Personal information
- Birth name: Børge Michael Jangaard Ousland
- Nationality: Norwegian
- Born: 31 May 1962 (age 62) Oslo, Norway
- Occupation(s): Explorer, marinejeger (former), saturation diver
- Years active: 1986–present

= Børge Ousland =

Norwegian polar explorer, photographer and writer

Børge Ousland (born 31 May 1962) is a Norwegian polar explorer.
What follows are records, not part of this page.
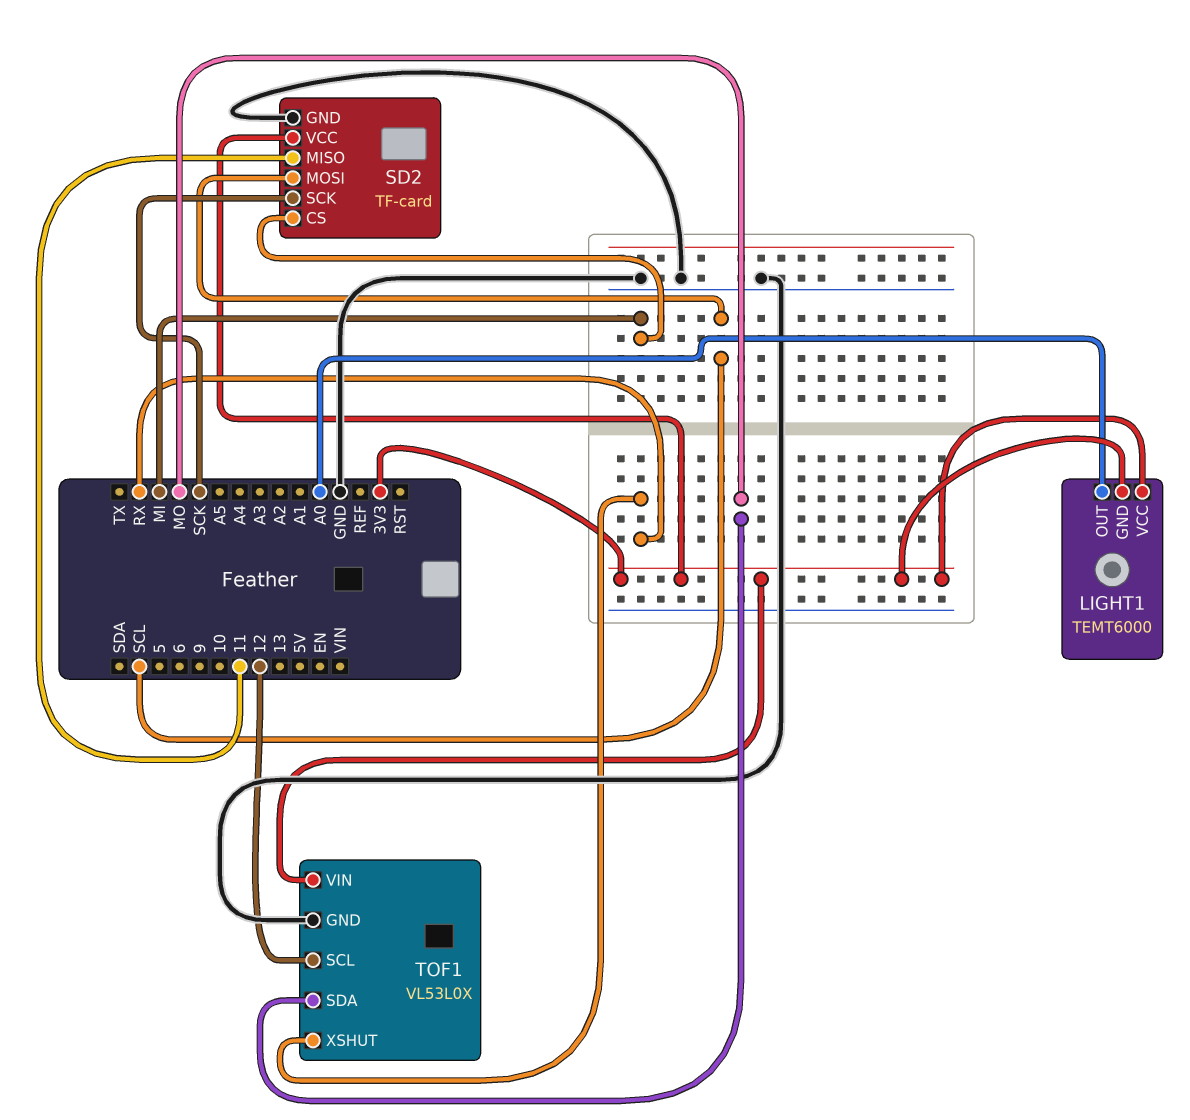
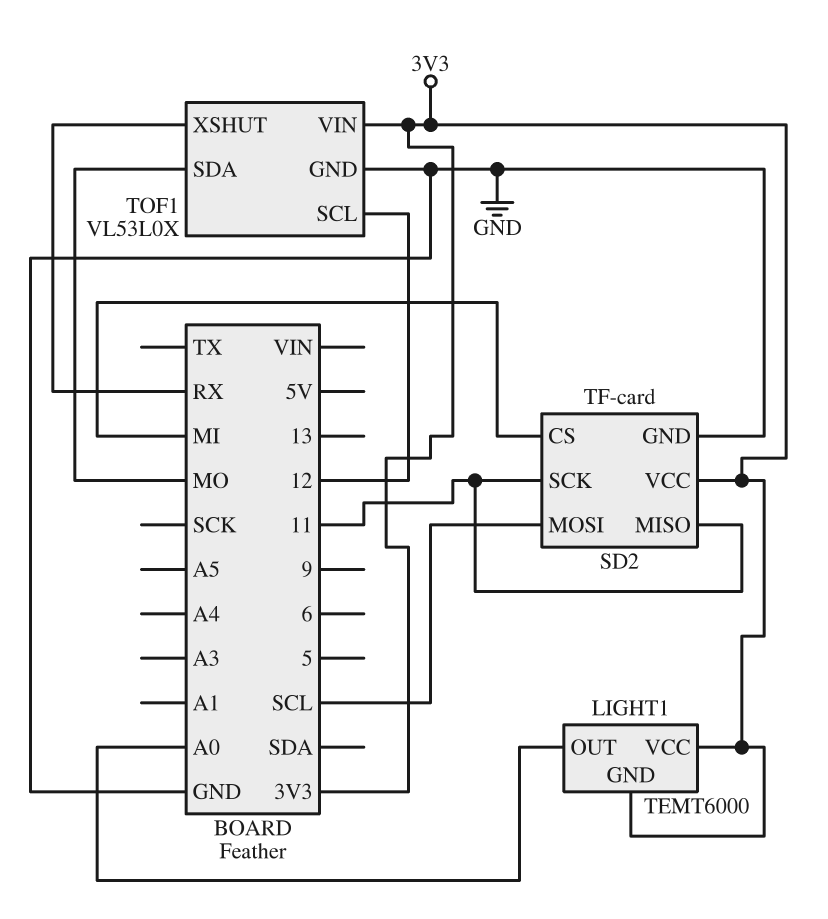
SD2 pin SCK: SCK -> 11

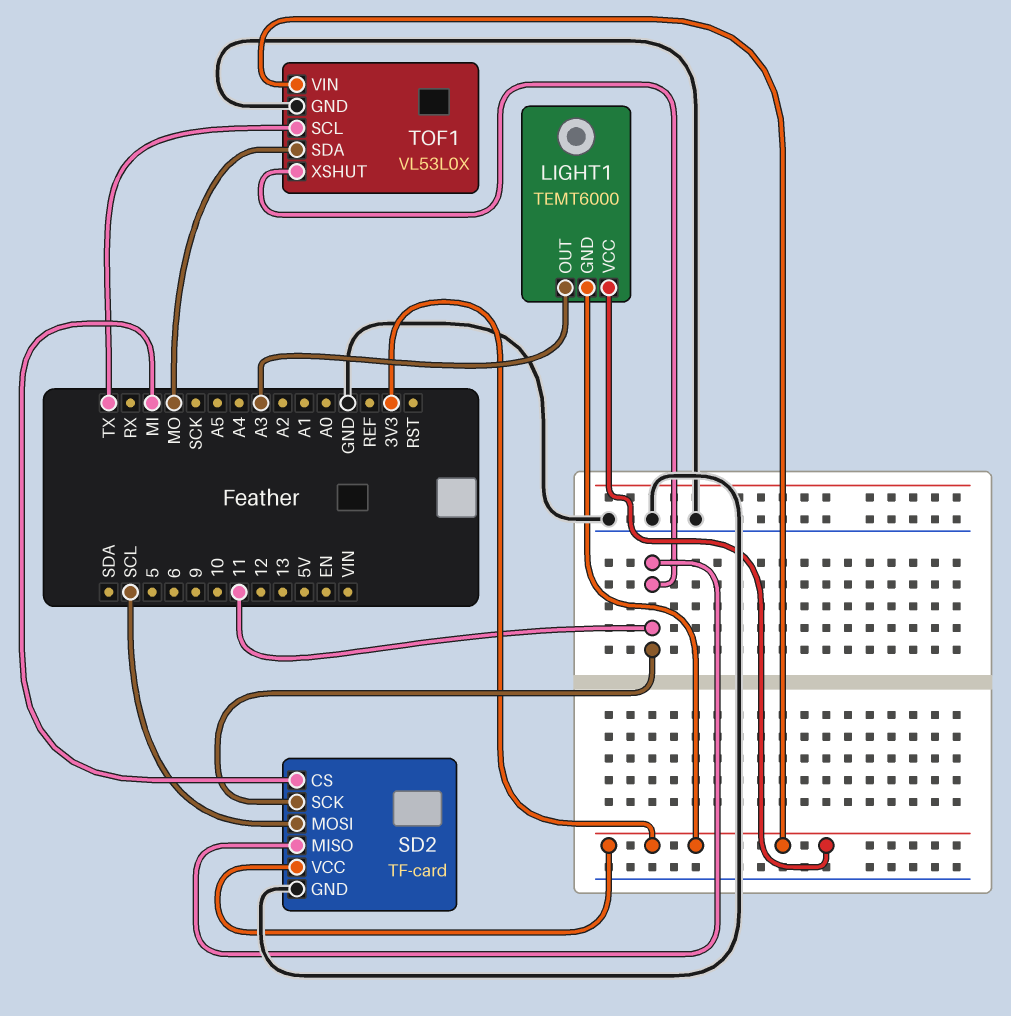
LIGHT1 pin OUT: A0 -> A3
TOF1 pin SCL: 12 -> TX
TOF1 pin XSHUT: RX -> 11

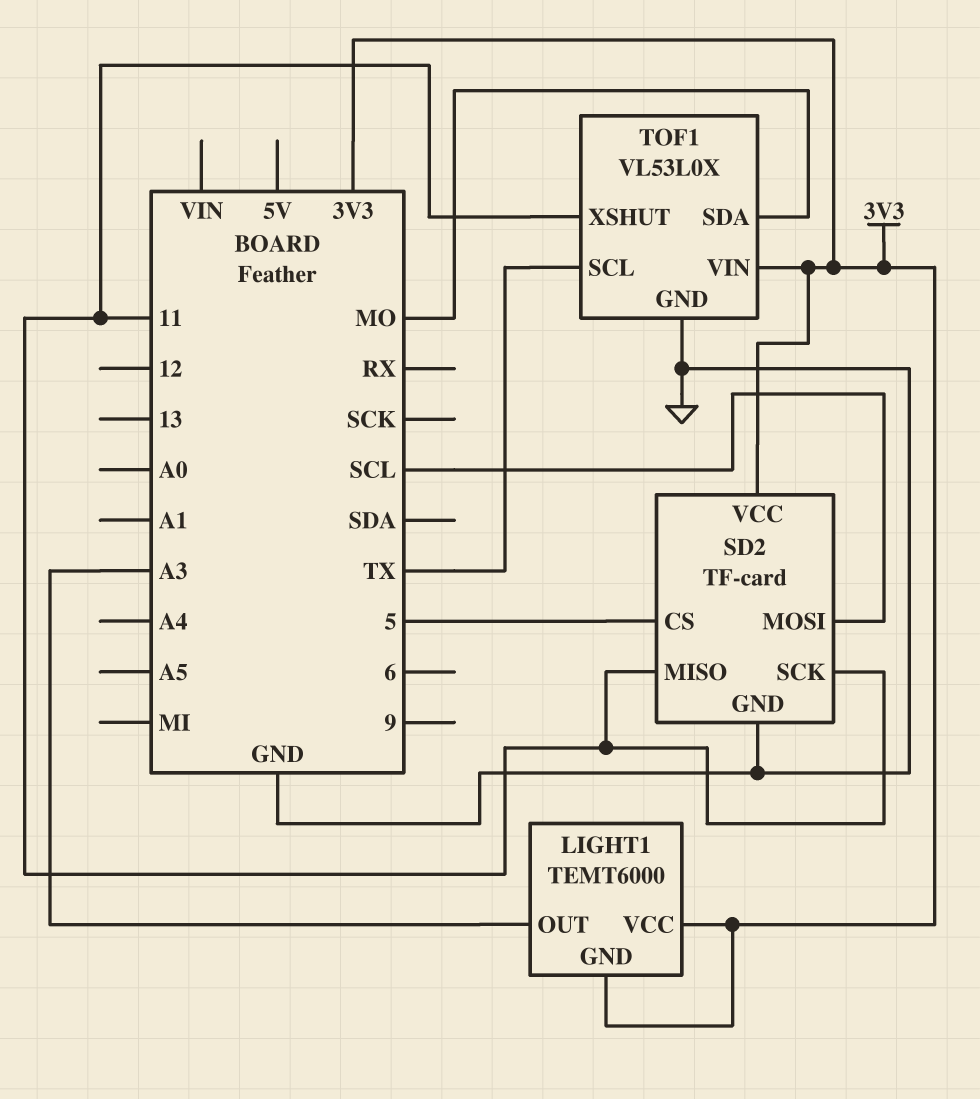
SD2 pin CS: MI -> 5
He was the first person to cross Antarctica solo.

He started his career as a Norwegian Navy Special Forces Officer with Marinejegerkommandoen, and he also spent several years working as a deep sea diver for the oil industry in the North Sea.

On 4 May 1990 Ousland and Erling Kagge became the first explorers ever to reach the North Pole unsupported, after a 58-day ski trek from Ellesmere Island in Canada, a distance of 800 km.

In 1994, he made the first solo and unsupported journey to the North Pole from Arctic Cape in Russia.

Between 15 November 1996 and 17 January 1997, he became the first in the world to do an unsupported solo crossing of the Antarctic: 1,864 miles from the edge of the Ronne Ice Shelf to the edge of the Ross Ice Shelf. The ski journey was made with kite assistance, and also holds the record for the fastest unsupported journey to the South Pole, taking just 34 days.

On 22 January 2006, together with Mike Horn he began a journey to the North Pole in full Arctic night, successfully concluded on 23 March.

In September 2010, Ousland's team aboard the trimaran sailboat The Northern Passage completed the circumnavigation of the North Pole. A Russian team aboard the Peter I achieved the same feat in that season. These were the first recorded instances of the circumnavigation of the North Pole without an icebreaker.
In December 2011 he traversed Antarctica to the South Pole for the centennial celebration of the first expedition to reach the Pole.

Ousland married at the North Pole in 2012 having been flown in by helicopter with "20 or 30 people".